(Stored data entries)
----------------------------------------

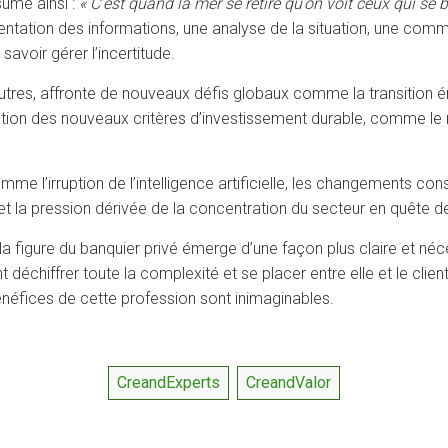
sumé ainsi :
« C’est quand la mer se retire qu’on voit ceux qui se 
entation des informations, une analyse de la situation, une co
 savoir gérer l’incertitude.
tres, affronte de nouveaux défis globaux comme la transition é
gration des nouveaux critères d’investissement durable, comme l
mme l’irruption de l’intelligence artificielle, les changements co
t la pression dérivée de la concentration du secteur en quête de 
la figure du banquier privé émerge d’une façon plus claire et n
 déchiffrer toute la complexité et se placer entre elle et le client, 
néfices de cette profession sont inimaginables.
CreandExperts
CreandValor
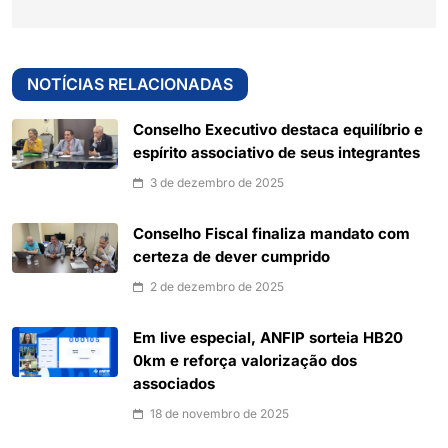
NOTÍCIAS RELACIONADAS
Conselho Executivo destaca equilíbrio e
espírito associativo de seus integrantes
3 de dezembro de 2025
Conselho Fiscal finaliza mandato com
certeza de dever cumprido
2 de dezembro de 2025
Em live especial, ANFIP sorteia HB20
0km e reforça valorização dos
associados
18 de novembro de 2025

----------------------------------------

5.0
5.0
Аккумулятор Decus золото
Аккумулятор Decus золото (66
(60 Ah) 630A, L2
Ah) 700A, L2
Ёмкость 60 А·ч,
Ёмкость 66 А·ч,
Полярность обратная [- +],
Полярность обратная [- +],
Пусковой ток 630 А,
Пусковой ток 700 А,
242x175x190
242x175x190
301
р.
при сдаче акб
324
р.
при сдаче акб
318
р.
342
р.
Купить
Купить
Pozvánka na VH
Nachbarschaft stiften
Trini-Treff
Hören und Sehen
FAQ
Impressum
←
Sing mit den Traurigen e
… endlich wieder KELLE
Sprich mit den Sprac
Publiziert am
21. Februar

----------------------------------------

> _Job item_: Please render the lines starting at "NOTÍCIAS RELACIONADAS" and ending at "18 de novembro de 2025" as a JSON list of strings, one string per line, with blank lines left out.

> _Completed exercise_:
[
  "NOTÍCIAS RELACIONADAS",
  "Conselho Executivo destaca equilíbrio e",
  "espírito associativo de seus integrantes",
  "3 de dezembro de 2025",
  "Conselho Fiscal finaliza mandato com",
  "certeza de dever cumprido",
  "2 de dezembro de 2025",
  "Em live especial, ANFIP sorteia HB20",
  "0km e reforça valorização dos",
  "associados",
  "18 de novembro de 2025"
]